Sedang duduk pasca mengarungi lautan polusi di ibukota, tetiba saya mendapat broadcast di grup WhatsApp. Pesan panjang yang biasanya malas saya baca. Kalau saja broadcast itu muncul di grup FPL Ngalor Ngidul, saya tinggal komentar, “Tulung disimpulke (tolong disimpulkan)”. Masalahnya, ini muncul di grup yang berbeda dan kala membacanya saya kok jadi trenyuh sendiri. Ya, kebetulan saya hobinya memang mengenang.
Broadcast itu berjudul “Sejarah Kami adalah Sejarah Cinta Ibu Kepada Anaknya” ditulis oleh Lutfiel Hakim kalau menurut tulisan pada pesan yang saya terima. Intinya, broadcast ini adalah suara dari pemilik makanan bayi Bebiluck yang belum lama ini didatangi oleh Balai Pengawas Obat dan Makanan di Serang dalam sebuah inspeksi mendadak (sidak) karena produknya tidak memiliki Nomo Izin Edar (NIE).
Saya membaca kisah Pak Lutfiel ini berulang kali karena nggak ada kerjaan, termasuk perihal awal mula makanan bayi, dan perspektif saya adalah broadcast ini merupakan kebenaran, alias bukan hoax layaknya banyak pesan broadcast lain yang menuh-menuhin gawai saya.
Seketika saya bersimpati dengan Bebiluck dan saya yakin banyak pembaca juga berlaku sama.
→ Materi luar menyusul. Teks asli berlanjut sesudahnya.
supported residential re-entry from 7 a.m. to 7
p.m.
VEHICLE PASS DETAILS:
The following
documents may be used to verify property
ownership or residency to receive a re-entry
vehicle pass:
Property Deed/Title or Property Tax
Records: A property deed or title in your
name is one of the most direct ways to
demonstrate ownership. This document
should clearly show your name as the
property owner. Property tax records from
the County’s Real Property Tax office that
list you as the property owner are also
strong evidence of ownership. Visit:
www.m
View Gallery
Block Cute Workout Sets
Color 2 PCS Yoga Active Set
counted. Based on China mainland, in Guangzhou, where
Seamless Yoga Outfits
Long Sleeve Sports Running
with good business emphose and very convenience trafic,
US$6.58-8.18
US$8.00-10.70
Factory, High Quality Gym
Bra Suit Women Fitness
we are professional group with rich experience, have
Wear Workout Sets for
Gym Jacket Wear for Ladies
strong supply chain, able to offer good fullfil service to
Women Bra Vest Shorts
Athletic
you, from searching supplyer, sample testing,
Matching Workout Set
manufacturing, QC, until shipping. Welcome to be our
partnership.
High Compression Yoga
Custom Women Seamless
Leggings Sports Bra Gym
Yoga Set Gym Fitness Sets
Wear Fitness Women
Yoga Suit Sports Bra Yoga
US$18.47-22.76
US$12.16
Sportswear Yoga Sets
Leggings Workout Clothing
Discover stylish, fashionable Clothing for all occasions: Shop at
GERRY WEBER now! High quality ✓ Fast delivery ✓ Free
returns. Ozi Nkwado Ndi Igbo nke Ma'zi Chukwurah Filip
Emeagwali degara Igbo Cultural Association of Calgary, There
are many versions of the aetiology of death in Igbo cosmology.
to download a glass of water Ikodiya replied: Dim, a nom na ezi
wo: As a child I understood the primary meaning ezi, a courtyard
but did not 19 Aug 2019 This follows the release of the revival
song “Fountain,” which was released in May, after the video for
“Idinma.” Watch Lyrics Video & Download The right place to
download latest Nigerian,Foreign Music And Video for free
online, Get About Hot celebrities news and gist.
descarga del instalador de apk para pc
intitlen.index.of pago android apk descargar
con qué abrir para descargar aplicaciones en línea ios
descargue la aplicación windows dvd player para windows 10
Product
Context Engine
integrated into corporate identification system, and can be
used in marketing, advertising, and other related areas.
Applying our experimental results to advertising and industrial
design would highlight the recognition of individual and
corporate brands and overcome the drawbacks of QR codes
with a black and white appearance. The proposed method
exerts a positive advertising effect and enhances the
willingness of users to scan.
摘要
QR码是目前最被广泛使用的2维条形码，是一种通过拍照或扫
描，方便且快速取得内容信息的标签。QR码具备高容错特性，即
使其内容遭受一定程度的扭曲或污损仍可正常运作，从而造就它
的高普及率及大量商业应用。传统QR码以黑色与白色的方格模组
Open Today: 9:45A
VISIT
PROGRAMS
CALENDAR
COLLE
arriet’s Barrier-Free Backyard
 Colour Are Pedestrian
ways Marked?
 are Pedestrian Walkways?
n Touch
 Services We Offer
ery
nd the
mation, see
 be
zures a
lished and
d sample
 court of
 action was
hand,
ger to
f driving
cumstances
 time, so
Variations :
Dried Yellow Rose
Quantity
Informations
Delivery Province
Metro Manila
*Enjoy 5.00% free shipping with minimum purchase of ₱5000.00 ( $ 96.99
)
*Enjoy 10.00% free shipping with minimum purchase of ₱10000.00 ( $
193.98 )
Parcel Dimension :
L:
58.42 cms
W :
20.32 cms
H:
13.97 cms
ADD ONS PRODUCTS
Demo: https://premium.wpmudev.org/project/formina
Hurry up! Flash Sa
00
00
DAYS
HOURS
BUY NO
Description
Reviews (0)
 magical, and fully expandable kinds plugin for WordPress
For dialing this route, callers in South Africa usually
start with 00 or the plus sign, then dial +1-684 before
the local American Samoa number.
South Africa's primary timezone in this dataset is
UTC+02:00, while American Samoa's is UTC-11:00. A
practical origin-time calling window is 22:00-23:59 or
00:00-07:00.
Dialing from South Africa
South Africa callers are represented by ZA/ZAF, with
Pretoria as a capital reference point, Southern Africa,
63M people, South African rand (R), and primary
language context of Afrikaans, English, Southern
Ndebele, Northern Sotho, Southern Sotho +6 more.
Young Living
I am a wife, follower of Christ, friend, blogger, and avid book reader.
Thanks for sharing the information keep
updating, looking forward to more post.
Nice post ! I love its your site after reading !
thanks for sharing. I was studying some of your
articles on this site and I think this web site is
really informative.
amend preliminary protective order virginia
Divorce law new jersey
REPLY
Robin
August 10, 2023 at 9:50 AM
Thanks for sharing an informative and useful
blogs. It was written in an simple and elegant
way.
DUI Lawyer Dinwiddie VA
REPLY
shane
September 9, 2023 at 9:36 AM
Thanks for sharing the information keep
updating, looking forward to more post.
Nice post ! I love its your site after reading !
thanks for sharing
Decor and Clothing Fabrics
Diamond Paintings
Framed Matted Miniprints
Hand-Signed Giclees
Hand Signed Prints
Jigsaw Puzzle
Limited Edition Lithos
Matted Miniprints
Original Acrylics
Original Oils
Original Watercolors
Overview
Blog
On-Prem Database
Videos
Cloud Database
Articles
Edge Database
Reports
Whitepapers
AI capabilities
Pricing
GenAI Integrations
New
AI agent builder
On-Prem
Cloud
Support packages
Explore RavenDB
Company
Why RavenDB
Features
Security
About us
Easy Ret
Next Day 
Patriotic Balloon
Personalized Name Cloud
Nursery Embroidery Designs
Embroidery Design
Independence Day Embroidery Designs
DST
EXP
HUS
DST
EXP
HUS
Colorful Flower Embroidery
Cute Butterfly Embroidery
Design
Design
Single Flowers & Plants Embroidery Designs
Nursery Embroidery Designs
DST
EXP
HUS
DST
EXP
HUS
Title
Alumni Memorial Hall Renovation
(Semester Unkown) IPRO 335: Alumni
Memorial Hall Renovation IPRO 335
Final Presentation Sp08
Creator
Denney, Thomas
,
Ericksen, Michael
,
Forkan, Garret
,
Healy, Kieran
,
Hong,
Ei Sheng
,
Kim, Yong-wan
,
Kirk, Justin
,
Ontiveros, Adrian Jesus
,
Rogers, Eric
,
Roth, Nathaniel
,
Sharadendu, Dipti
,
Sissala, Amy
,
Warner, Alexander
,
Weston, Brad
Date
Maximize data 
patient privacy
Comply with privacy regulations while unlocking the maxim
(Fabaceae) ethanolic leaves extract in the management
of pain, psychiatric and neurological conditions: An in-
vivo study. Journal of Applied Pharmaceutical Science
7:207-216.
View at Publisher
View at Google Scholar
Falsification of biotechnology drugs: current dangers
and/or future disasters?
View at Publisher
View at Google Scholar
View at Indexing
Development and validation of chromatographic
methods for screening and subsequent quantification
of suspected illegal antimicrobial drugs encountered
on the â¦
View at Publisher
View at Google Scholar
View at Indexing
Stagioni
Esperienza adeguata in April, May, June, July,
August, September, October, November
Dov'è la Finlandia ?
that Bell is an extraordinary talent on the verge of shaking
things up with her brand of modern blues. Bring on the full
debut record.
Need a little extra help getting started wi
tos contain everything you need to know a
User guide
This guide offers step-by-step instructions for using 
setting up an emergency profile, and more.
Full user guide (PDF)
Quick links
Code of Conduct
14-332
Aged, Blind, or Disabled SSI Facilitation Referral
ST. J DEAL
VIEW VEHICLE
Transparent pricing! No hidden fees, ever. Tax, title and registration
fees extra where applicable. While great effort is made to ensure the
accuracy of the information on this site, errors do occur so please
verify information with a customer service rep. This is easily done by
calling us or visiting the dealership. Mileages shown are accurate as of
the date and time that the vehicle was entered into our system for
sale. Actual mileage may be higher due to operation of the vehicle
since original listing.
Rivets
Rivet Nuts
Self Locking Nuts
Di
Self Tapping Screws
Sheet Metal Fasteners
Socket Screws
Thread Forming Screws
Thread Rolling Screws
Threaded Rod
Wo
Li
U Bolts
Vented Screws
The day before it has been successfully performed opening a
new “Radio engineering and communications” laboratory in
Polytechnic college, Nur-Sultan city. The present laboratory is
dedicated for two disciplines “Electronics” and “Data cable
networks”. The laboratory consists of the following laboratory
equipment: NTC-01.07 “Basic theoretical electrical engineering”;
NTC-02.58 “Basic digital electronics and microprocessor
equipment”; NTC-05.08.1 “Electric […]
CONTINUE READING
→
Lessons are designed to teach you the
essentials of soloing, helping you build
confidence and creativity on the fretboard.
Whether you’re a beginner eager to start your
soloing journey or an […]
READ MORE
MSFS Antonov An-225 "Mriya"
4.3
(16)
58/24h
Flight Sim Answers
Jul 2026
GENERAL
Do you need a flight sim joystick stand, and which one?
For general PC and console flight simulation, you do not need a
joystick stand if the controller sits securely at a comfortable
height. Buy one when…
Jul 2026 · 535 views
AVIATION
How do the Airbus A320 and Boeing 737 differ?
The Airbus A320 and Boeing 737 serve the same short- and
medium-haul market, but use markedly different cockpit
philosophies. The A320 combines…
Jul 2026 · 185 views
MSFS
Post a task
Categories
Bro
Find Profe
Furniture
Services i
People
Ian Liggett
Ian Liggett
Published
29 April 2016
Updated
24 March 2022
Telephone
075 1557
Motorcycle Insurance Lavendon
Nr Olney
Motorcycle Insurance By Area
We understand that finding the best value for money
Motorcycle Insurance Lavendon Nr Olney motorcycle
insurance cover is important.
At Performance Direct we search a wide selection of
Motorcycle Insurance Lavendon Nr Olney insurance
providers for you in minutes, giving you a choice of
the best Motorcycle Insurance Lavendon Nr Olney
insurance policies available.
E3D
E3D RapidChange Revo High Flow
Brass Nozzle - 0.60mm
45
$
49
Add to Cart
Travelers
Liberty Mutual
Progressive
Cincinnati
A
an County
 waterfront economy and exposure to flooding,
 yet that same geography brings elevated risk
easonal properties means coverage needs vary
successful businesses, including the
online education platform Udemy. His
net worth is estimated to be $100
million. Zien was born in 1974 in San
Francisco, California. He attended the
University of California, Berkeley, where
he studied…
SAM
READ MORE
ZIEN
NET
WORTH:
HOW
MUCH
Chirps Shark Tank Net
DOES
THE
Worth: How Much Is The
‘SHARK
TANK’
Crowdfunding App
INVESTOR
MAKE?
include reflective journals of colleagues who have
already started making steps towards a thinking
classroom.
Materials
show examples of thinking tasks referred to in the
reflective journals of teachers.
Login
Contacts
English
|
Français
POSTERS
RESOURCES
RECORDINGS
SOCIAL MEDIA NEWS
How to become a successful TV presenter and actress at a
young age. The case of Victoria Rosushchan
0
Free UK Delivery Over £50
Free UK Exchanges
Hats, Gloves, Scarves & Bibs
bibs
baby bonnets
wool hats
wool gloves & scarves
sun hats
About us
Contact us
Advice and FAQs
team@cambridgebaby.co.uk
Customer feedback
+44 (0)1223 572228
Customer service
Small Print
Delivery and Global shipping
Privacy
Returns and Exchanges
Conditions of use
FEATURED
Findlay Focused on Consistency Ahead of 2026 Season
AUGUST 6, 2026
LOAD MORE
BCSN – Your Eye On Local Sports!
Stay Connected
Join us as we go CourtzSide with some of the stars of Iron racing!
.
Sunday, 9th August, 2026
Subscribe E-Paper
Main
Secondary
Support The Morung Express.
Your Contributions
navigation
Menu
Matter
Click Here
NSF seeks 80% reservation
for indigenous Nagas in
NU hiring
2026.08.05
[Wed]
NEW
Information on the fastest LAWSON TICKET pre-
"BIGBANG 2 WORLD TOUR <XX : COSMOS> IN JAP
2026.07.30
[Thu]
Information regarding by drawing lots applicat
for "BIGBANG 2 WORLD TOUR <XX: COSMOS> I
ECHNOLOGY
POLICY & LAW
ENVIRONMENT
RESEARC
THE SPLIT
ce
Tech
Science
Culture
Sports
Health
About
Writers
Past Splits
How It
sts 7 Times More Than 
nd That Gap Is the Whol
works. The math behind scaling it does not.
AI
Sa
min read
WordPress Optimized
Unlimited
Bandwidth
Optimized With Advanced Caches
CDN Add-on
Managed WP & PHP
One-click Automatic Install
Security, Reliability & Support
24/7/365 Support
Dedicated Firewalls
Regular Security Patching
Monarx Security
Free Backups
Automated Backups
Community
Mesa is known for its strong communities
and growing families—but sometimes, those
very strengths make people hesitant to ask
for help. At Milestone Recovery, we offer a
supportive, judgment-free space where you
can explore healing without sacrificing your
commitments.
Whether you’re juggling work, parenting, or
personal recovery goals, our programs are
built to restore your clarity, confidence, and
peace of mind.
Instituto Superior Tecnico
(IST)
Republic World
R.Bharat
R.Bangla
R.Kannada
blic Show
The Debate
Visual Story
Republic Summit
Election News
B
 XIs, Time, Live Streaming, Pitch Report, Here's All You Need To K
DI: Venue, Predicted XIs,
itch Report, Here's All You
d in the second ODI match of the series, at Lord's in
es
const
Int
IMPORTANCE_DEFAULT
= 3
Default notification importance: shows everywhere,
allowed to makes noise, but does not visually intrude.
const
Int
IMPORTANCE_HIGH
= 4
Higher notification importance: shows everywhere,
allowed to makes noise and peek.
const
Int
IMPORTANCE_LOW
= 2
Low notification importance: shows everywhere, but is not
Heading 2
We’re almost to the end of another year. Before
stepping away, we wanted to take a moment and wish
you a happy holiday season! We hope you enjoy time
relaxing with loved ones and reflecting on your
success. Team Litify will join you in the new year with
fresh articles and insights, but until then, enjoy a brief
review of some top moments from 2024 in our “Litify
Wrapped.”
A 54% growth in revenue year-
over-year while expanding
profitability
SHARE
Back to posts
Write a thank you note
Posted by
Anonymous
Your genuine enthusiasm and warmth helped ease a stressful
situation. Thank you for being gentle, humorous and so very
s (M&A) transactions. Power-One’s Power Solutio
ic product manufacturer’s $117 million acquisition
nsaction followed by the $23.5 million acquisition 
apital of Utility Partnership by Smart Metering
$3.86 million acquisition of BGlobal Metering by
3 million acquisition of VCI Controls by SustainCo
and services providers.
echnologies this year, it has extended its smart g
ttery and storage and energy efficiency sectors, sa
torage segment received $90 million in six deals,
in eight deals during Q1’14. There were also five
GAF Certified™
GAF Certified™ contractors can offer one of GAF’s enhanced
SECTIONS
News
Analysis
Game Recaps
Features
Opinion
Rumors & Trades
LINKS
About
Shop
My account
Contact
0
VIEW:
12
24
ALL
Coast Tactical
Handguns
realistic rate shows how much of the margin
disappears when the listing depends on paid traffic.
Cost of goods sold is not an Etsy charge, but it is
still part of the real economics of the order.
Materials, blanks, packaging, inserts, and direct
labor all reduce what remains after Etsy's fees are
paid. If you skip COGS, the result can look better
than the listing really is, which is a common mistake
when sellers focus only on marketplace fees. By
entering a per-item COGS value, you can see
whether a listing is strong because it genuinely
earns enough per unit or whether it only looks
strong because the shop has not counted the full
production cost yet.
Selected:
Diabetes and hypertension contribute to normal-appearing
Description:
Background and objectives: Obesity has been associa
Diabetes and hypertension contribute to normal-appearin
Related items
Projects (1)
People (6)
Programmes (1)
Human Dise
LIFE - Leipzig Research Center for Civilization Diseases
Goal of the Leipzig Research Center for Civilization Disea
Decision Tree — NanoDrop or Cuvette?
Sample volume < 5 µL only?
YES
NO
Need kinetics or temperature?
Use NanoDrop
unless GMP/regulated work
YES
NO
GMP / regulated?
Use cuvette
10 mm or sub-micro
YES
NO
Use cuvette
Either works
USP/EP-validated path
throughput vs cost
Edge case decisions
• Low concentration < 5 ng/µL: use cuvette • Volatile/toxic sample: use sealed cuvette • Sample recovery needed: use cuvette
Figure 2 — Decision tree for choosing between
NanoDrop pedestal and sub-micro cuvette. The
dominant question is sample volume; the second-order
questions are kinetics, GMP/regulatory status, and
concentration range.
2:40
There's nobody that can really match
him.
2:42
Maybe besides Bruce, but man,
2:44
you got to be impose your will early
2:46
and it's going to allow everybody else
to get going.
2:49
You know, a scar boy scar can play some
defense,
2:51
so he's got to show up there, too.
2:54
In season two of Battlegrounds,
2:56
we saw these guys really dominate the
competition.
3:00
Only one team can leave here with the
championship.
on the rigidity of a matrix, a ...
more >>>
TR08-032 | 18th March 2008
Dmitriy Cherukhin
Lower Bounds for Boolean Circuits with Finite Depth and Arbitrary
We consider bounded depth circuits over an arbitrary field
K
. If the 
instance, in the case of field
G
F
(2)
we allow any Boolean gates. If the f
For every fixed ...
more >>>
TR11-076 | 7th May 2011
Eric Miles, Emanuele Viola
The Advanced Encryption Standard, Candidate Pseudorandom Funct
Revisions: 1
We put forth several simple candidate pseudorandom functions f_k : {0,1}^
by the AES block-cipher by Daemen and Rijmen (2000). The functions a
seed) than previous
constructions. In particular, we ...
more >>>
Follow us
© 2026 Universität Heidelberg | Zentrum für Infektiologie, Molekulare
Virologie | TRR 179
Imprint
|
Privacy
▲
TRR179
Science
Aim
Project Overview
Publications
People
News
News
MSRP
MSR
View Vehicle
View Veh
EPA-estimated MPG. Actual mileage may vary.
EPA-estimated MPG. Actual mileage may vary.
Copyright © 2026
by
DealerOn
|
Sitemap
Bagaimana tidak? Dalam usaha menangani makanan bayi yang tergolong risiko tinggi, aneka usaha telah dilakukan. Mulai dari membuka CV untuk penerbitan SIUP, konsultasi dengan Dinas Kesehatan hingga mendapatkan izin PIRT, hingga uji laboratorium Dinas Kesehatan.
Masih dalam tulisan yang sama, ada ahli pangan yang direkrut, badan usaha diganti menjadi PT, melakukan uji laboratorium di TUV Nord, hingga mendapatkan sertifikat halal LPPOM MUI. Sebagai mantan auditor halal internal, saya sedikit-sedikit paham sih dengan soal halal ini, makanya saya langsung cek ke Daftar Produk Halal terkini, dan memang ada nama Bebi Luck atas nama CV. Hasanah Bebifood Sejahtera, pada laman ke-314 file bertipe pdf dalam tabel LPPOM MUI Banten.